Provided information below:

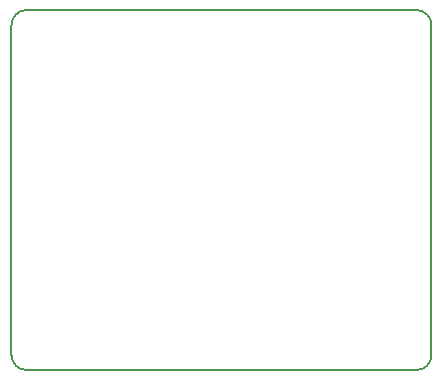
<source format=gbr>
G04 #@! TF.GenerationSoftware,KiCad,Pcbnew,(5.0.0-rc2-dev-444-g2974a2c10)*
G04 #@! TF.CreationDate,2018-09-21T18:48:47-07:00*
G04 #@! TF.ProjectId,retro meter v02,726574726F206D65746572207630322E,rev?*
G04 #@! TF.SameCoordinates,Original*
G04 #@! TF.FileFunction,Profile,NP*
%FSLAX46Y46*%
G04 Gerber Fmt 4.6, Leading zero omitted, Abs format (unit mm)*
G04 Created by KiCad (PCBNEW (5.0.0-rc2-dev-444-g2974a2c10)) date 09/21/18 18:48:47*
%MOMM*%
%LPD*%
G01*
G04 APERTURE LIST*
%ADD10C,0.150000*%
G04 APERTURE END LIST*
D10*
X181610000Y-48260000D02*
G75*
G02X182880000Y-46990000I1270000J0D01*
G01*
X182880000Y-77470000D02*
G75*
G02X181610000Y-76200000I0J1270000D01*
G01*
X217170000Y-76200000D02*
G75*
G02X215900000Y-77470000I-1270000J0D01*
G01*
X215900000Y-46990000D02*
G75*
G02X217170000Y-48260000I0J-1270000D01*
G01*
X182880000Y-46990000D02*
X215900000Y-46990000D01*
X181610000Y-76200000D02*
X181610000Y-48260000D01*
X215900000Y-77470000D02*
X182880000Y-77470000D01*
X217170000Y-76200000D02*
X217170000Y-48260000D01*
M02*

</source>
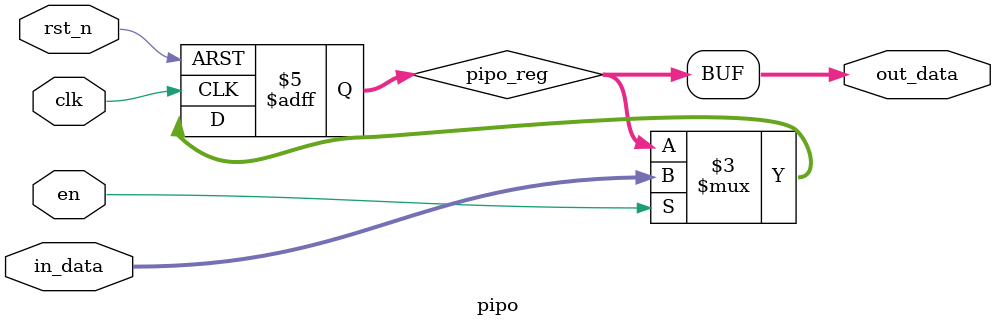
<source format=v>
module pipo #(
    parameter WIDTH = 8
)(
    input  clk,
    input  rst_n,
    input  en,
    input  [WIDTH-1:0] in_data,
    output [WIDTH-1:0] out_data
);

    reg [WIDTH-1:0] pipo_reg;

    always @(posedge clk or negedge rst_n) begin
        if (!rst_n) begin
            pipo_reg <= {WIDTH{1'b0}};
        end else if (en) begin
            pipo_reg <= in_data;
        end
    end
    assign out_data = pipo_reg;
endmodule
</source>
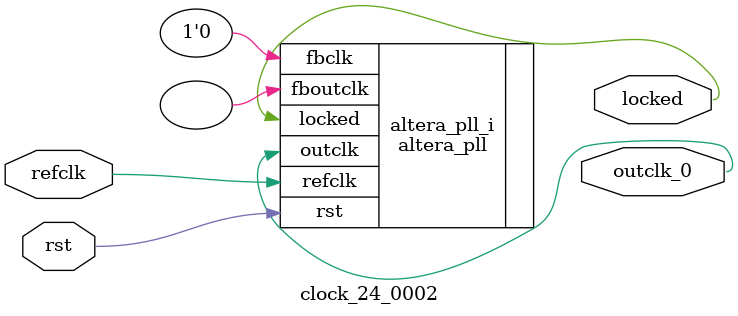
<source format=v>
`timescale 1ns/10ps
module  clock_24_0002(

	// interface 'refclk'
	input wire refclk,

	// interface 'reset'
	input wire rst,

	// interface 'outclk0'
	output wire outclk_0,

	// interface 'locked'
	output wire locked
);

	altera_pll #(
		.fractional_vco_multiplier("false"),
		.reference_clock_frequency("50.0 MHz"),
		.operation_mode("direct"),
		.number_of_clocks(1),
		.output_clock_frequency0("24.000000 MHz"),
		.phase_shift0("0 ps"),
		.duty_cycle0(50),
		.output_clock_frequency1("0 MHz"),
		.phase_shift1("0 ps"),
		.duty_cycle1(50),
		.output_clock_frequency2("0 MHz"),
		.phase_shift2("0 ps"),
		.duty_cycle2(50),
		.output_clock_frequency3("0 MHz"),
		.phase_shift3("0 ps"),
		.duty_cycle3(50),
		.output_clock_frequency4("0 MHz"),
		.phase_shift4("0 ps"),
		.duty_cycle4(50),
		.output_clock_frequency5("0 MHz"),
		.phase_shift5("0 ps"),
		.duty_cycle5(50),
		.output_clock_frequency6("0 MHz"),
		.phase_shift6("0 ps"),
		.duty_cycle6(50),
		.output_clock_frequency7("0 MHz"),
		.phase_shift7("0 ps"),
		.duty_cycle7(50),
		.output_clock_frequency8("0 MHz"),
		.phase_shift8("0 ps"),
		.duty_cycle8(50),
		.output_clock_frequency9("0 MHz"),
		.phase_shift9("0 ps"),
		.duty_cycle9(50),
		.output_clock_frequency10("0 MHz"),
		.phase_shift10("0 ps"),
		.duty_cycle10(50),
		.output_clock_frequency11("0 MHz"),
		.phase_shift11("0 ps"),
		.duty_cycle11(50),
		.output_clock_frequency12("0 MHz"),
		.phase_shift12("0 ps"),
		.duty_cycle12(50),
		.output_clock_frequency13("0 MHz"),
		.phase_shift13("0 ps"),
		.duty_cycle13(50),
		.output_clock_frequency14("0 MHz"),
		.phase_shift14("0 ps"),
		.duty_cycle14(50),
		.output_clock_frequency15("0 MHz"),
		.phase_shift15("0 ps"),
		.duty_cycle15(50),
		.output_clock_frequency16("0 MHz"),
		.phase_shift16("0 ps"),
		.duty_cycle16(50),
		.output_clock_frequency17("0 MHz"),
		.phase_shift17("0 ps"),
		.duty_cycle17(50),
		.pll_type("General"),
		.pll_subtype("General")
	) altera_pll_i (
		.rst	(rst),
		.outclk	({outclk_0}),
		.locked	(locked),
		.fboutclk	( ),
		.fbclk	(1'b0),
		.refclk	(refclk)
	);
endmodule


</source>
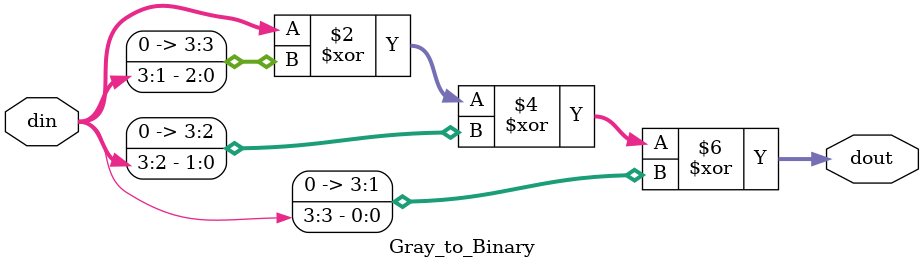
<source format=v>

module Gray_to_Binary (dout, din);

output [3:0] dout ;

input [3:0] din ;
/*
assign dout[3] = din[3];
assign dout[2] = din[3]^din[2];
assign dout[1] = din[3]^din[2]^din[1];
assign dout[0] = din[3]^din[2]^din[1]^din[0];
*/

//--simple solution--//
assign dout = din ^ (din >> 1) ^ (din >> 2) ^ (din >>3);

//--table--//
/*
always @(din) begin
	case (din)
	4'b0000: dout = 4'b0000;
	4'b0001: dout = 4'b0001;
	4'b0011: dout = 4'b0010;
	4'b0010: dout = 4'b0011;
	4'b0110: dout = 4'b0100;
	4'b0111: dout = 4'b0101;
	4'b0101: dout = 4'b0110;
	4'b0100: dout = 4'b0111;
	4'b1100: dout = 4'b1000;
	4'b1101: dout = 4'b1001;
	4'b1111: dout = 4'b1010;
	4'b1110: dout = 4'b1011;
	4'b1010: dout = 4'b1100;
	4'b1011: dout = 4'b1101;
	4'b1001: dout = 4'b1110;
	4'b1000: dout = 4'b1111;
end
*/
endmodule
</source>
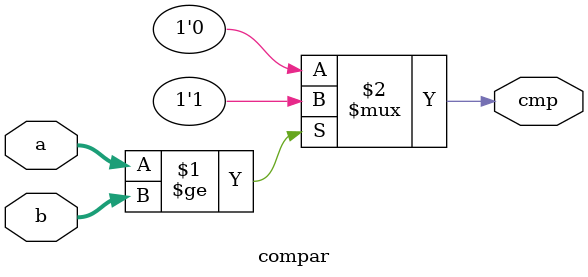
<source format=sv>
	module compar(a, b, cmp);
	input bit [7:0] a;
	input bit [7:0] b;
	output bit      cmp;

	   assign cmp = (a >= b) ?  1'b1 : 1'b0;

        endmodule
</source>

End of Provided information.

Each line of the data above should be reproduced without alteration, and no picture should appear in the copy.

* [Output for this exercise]
<source format=gbr>
G04 #@! TF.GenerationSoftware,KiCad,Pcbnew,(5.0.0-rc2-dev-444-g2974a2c10)*
G04 #@! TF.CreationDate,2018-09-21T18:48:47-07:00*
G04 #@! TF.ProjectId,retro meter v02,726574726F206D65746572207630322E,rev?*
G04 #@! TF.SameCoordinates,Original*
G04 #@! TF.FileFunction,Profile,NP*
%FSLAX46Y46*%
G04 Gerber Fmt 4.6, Leading zero omitted, Abs format (unit mm)*
G04 Created by KiCad (PCBNEW (5.0.0-rc2-dev-444-g2974a2c10)) date 09/21/18 18:48:47*
%MOMM*%
%LPD*%
G01*
G04 APERTURE LIST*
%ADD10C,0.150000*%
G04 APERTURE END LIST*
D10*
X181610000Y-48260000D02*
G75*
G02X182880000Y-46990000I1270000J0D01*
G01*
X182880000Y-77470000D02*
G75*
G02X181610000Y-76200000I0J1270000D01*
G01*
X217170000Y-76200000D02*
G75*
G02X215900000Y-77470000I-1270000J0D01*
G01*
X215900000Y-46990000D02*
G75*
G02X217170000Y-48260000I0J-1270000D01*
G01*
X182880000Y-46990000D02*
X215900000Y-46990000D01*
X181610000Y-76200000D02*
X181610000Y-48260000D01*
X215900000Y-77470000D02*
X182880000Y-77470000D01*
X217170000Y-76200000D02*
X217170000Y-48260000D01*
M02*

</source>
<source format=v>
module pipo #(
    parameter WIDTH = 8
)(
    input  clk,
    input  rst_n,
    input  en,
    input  [WIDTH-1:0] in_data,
    output [WIDTH-1:0] out_data
);

    reg [WIDTH-1:0] pipo_reg;

    always @(posedge clk or negedge rst_n) begin
        if (!rst_n) begin
            pipo_reg <= {WIDTH{1'b0}};
        end else if (en) begin
            pipo_reg <= in_data;
        end
    end
    assign out_data = pipo_reg;
endmodule
</source>
<source format=v>
`timescale 1ns/10ps
module  clock_24_0002(

	// interface 'refclk'
	input wire refclk,

	// interface 'reset'
	input wire rst,

	// interface 'outclk0'
	output wire outclk_0,

	// interface 'locked'
	output wire locked
);

	altera_pll #(
		.fractional_vco_multiplier("false"),
		.reference_clock_frequency("50.0 MHz"),
		.operation_mode("direct"),
		.number_of_clocks(1),
		.output_clock_frequency0("24.000000 MHz"),
		.phase_shift0("0 ps"),
		.duty_cycle0(50),
		.output_clock_frequency1("0 MHz"),
		.phase_shift1("0 ps"),
		.duty_cycle1(50),
		.output_clock_frequency2("0 MHz"),
		.phase_shift2("0 ps"),
		.duty_cycle2(50),
		.output_clock_frequency3("0 MHz"),
		.phase_shift3("0 ps"),
		.duty_cycle3(50),
		.output_clock_frequency4("0 MHz"),
		.phase_shift4("0 ps"),
		.duty_cycle4(50),
		.output_clock_frequency5("0 MHz"),
		.phase_shift5("0 ps"),
		.duty_cycle5(50),
		.output_clock_frequency6("0 MHz"),
		.phase_shift6("0 ps"),
		.duty_cycle6(50),
		.output_clock_frequency7("0 MHz"),
		.phase_shift7("0 ps"),
		.duty_cycle7(50),
		.output_clock_frequency8("0 MHz"),
		.phase_shift8("0 ps"),
		.duty_cycle8(50),
		.output_clock_frequency9("0 MHz"),
		.phase_shift9("0 ps"),
		.duty_cycle9(50),
		.output_clock_frequency10("0 MHz"),
		.phase_shift10("0 ps"),
		.duty_cycle10(50),
		.output_clock_frequency11("0 MHz"),
		.phase_shift11("0 ps"),
		.duty_cycle11(50),
		.output_clock_frequency12("0 MHz"),
		.phase_shift12("0 ps"),
		.duty_cycle12(50),
		.output_clock_frequency13("0 MHz"),
		.phase_shift13("0 ps"),
		.duty_cycle13(50),
		.output_clock_frequency14("0 MHz"),
		.phase_shift14("0 ps"),
		.duty_cycle14(50),
		.output_clock_frequency15("0 MHz"),
		.phase_shift15("0 ps"),
		.duty_cycle15(50),
		.output_clock_frequency16("0 MHz"),
		.phase_shift16("0 ps"),
		.duty_cycle16(50),
		.output_clock_frequency17("0 MHz"),
		.phase_shift17("0 ps"),
		.duty_cycle17(50),
		.pll_type("General"),
		.pll_subtype("General")
	) altera_pll_i (
		.rst	(rst),
		.outclk	({outclk_0}),
		.locked	(locked),
		.fboutclk	( ),
		.fbclk	(1'b0),
		.refclk	(refclk)
	);
endmodule


</source>
<source format=v>

module Gray_to_Binary (dout, din);

output [3:0] dout ;

input [3:0] din ;
/*
assign dout[3] = din[3];
assign dout[2] = din[3]^din[2];
assign dout[1] = din[3]^din[2]^din[1];
assign dout[0] = din[3]^din[2]^din[1]^din[0];
*/

//--simple solution--//
assign dout = din ^ (din >> 1) ^ (din >> 2) ^ (din >>3);

//--table--//
/*
always @(din) begin
	case (din)
	4'b0000: dout = 4'b0000;
	4'b0001: dout = 4'b0001;
	4'b0011: dout = 4'b0010;
	4'b0010: dout = 4'b0011;
	4'b0110: dout = 4'b0100;
	4'b0111: dout = 4'b0101;
	4'b0101: dout = 4'b0110;
	4'b0100: dout = 4'b0111;
	4'b1100: dout = 4'b1000;
	4'b1101: dout = 4'b1001;
	4'b1111: dout = 4'b1010;
	4'b1110: dout = 4'b1011;
	4'b1010: dout = 4'b1100;
	4'b1011: dout = 4'b1101;
	4'b1001: dout = 4'b1110;
	4'b1000: dout = 4'b1111;
end
*/
endmodule
</source>
<source format=sv>
	module compar(a, b, cmp);
	input bit [7:0] a;
	input bit [7:0] b;
	output bit      cmp;

	   assign cmp = (a >= b) ?  1'b1 : 1'b0;

        endmodule
</source>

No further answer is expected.